Nonfarm payroll employment continued to decline in July (-247,000), and the unemployment rate was little changed at 9.4%, the US Bureau of Labor Statistics reported recently. The average monthly job loss for May through July (-331,000) was about half the average decline for November through April (-645,000). In July, job losses continued in many of the major industry sectors.
In July, the number of unemployed persons was 14.5 million. The unemployment rate was 9.4%, little changed for the second consecutive month.
Among the major worker groups, unemployment rates for adult men (9.8%), adult women (7.5%), teenagers (23.8%), whites (8.6%), blacks (14.5%), and Hispanics (12.3%) were little changed in July. The unemployment rate for Asians was 8.3%, not seasonally adjusted.
The number of long-term unemployed (those jobless for 27 weeks or more) rose by 584,000 over the month to 5.0 million. In July, 1 in 3 unemployed persons were jobless for 27 weeks or more.
The civilian labor force participation rate declined by 0.2 percentage points in July to 65.5 percent. The employment-population ratio, at 59.4%, was little changed over the month but has declined by 3.3 percentage points since the recession began in December 2007.
The number of persons working part time for economic reasons (sometimes referred to as involuntary part-time workers) was little changed in July at 8.8 million. The number of such workers rose sharply in the fall and winter but has been little changed for 4 consecutive months.
About 2.3 million persons were marginally attached to the labor force in July, 709,000 more than a year earlier. (The data are not seasonally adjusted.) These individuals, who were not in the labor force, wanted and were available for work and had looked for a job sometime in the prior 12 months. They were not counted as unemployed because they had not searched for work in the 4 weeks preceding the survey.
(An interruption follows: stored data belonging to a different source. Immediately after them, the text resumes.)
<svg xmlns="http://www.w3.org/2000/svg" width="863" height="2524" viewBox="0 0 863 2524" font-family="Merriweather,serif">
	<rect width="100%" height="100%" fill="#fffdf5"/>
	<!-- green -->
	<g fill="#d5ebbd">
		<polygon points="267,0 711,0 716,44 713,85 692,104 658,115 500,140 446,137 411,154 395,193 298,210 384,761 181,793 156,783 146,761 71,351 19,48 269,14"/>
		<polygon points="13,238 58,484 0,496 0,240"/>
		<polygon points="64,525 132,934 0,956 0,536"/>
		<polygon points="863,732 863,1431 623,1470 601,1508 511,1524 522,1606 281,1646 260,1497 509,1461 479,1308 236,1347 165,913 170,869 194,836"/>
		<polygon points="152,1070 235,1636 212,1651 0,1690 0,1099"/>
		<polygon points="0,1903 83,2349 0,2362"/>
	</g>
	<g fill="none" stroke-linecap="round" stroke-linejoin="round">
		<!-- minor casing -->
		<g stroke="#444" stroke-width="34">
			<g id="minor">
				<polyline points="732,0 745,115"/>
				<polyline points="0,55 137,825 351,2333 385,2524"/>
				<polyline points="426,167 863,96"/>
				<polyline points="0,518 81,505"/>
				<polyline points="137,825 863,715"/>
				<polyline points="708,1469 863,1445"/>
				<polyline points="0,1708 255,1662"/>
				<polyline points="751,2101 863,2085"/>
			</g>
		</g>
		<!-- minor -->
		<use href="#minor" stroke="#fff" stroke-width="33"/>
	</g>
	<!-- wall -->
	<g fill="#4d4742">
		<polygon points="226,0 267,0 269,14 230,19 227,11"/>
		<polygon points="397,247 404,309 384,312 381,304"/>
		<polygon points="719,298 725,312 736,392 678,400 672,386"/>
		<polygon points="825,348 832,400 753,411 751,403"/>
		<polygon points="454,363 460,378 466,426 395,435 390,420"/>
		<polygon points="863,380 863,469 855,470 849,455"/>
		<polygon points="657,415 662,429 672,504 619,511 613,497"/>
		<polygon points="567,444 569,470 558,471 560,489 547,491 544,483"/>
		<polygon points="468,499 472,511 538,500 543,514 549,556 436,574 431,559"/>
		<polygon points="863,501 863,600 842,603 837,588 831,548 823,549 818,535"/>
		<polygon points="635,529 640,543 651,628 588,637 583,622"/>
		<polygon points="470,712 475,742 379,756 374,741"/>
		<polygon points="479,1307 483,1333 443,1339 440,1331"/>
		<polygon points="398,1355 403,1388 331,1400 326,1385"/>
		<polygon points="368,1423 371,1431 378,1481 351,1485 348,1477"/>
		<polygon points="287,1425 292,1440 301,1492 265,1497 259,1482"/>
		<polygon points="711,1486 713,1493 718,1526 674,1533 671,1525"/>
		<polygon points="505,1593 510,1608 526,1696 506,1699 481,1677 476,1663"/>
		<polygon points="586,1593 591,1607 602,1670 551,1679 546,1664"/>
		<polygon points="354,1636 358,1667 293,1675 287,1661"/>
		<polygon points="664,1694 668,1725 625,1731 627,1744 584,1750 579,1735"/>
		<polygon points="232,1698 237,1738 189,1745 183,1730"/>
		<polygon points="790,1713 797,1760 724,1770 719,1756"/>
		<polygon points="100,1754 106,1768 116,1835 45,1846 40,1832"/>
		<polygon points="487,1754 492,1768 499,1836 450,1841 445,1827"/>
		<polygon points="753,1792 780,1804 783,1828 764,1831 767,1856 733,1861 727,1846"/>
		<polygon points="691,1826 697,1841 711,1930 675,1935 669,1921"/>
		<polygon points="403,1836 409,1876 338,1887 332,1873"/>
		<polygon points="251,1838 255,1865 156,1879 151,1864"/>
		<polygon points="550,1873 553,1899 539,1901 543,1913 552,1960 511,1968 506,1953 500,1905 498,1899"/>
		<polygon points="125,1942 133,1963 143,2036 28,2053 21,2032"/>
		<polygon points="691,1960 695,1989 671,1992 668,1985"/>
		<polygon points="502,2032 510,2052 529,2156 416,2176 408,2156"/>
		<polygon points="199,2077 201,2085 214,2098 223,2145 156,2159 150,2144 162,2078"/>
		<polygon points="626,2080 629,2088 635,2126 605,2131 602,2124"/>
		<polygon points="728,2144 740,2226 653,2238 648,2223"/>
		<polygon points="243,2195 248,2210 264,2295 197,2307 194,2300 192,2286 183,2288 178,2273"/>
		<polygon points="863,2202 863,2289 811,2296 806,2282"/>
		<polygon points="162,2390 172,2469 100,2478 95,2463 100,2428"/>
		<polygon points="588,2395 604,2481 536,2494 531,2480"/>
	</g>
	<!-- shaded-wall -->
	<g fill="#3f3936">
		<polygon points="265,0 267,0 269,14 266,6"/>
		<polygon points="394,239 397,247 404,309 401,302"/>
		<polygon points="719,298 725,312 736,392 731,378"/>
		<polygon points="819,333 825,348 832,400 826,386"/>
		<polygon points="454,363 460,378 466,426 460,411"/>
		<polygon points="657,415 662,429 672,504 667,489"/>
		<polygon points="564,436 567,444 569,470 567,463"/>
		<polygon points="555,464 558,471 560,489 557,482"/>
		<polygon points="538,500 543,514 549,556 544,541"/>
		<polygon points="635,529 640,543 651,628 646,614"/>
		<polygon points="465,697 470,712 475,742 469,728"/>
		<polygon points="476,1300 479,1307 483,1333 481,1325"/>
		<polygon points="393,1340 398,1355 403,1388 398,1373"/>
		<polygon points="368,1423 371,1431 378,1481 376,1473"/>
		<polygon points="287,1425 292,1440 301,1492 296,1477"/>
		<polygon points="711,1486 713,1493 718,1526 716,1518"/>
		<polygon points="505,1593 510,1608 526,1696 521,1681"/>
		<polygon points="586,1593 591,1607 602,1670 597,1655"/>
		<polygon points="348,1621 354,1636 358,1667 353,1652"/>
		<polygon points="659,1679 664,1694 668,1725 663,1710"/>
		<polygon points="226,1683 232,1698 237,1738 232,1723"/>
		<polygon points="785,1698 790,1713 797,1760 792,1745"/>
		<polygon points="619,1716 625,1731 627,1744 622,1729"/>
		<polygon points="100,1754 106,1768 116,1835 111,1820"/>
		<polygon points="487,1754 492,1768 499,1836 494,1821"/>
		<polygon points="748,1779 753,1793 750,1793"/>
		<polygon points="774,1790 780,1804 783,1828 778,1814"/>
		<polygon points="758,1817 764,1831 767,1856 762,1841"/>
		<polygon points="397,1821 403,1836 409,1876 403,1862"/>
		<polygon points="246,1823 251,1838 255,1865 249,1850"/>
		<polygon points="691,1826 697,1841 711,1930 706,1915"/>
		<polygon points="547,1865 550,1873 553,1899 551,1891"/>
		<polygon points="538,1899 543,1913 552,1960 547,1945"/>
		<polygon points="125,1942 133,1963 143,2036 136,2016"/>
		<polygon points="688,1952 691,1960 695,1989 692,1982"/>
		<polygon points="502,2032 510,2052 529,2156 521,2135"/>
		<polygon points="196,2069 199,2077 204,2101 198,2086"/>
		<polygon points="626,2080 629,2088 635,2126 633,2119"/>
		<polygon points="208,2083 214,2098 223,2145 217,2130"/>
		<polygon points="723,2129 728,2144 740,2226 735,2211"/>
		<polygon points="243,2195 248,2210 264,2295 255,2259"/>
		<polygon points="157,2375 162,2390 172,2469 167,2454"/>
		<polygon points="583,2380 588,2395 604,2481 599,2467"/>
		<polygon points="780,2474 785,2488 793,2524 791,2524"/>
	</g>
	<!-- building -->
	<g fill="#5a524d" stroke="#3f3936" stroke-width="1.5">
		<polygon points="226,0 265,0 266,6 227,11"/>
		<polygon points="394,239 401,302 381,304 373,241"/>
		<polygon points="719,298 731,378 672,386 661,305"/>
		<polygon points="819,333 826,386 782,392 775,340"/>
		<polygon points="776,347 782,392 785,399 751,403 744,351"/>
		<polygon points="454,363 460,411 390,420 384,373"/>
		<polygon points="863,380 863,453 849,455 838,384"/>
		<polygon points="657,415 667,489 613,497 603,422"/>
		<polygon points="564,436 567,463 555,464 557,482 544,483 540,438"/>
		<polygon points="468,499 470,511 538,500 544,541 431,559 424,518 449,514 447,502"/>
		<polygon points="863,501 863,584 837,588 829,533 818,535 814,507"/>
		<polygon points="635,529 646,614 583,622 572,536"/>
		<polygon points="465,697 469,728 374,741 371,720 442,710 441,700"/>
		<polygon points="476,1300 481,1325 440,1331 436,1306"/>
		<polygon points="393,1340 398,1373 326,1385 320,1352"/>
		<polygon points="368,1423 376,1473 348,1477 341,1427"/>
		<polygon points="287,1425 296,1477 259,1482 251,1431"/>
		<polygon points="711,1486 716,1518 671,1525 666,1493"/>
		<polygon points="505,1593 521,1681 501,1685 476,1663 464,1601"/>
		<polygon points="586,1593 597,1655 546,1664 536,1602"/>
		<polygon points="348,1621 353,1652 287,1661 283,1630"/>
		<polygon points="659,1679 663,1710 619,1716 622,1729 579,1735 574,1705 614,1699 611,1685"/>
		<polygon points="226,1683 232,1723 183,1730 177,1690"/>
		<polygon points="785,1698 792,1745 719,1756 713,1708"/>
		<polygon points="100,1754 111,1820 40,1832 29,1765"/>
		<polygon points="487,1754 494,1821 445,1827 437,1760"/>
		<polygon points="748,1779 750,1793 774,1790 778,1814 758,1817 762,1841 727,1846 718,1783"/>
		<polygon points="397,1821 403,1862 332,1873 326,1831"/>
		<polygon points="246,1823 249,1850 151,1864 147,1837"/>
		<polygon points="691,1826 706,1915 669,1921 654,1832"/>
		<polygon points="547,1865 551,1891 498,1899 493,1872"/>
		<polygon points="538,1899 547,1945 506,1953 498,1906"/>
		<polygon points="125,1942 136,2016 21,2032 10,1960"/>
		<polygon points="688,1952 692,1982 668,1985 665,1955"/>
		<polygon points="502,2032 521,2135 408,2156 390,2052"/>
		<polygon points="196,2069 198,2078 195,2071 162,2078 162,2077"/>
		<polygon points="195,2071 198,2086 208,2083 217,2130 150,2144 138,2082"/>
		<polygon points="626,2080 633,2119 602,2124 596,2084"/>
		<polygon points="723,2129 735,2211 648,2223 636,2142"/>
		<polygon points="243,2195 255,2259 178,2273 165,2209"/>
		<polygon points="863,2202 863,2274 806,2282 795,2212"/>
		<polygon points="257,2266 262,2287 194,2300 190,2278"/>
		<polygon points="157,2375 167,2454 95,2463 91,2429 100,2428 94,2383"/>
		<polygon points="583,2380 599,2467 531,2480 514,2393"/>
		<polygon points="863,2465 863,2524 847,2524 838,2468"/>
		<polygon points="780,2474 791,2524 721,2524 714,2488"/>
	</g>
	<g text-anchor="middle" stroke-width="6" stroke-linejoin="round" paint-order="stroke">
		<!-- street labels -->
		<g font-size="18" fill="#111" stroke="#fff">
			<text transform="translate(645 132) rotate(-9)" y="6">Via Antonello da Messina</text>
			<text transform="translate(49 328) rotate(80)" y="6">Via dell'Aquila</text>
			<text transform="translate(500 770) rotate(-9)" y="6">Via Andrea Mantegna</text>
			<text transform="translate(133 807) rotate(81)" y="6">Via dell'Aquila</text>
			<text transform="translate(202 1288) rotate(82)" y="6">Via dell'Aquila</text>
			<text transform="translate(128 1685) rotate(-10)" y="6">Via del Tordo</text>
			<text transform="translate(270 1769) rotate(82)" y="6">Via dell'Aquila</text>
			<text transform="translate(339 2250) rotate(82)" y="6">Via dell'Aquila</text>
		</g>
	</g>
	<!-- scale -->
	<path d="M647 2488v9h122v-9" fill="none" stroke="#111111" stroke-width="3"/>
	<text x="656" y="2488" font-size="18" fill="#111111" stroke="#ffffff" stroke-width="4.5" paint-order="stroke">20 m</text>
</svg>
Among the marginally attached, there were 796,000 discouraged workers in July, up by 335,000 over the past 12 months. (The data are not seasonally adjusted.) Discouraged workers are persons not currently looking for work because they believe no jobs are available for them. The other 1.5 million persons marginally attached to the labor force in July had not searched for work in the 4 weeks preceding the survey for reasons such as school attendance or family responsibilities.